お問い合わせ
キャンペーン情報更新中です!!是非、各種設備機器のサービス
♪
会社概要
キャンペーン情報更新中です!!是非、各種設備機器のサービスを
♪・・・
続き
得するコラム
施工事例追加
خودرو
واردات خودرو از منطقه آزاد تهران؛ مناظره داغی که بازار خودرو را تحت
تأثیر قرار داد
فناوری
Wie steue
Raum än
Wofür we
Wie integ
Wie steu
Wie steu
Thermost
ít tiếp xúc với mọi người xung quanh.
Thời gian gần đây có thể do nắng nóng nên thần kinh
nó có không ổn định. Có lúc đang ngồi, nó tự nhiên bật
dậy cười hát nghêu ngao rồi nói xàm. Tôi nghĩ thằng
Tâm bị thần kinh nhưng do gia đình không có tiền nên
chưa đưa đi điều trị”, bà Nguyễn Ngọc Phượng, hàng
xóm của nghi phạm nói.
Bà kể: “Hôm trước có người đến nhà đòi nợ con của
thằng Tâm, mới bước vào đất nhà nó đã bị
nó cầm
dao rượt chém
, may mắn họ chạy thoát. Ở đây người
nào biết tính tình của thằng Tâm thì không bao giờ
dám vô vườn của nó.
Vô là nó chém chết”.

::::::::::

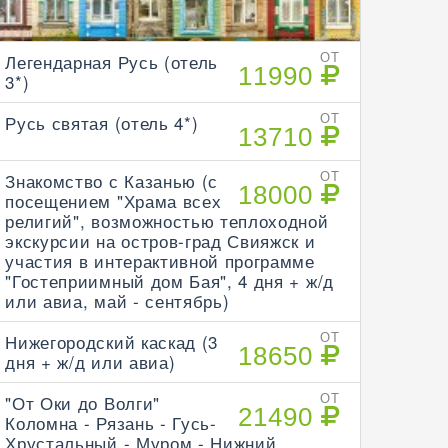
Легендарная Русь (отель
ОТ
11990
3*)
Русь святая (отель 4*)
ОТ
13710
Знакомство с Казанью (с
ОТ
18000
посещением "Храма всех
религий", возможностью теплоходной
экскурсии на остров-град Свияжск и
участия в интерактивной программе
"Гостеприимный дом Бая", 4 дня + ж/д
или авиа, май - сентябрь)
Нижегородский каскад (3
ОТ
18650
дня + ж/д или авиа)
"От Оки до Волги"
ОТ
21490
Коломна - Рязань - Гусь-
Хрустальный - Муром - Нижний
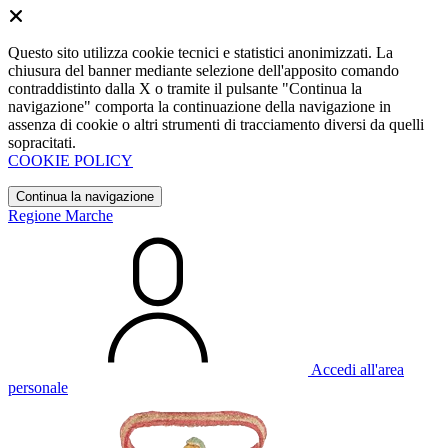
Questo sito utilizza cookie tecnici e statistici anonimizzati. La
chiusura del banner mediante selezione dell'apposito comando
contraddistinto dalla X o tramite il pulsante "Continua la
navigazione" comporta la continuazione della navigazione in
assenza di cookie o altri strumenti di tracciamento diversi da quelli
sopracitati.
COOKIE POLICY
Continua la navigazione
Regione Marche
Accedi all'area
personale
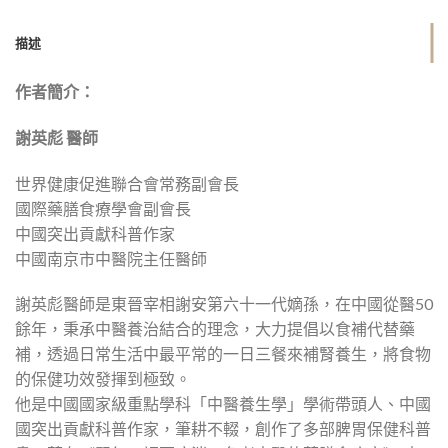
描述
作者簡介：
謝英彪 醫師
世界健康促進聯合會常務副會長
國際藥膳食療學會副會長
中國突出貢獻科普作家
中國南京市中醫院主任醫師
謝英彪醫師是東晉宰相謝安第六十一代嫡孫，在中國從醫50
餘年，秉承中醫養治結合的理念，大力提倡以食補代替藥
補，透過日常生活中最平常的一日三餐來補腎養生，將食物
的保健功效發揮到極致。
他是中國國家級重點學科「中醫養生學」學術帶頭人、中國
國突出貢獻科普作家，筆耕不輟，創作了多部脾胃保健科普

::::::::::

> **What you have to do**:
Pull out every line in the items above that contains the string "Русь".

> **Exercise output**:
Легендарная Русь (отель
Русь святая (отель 4*)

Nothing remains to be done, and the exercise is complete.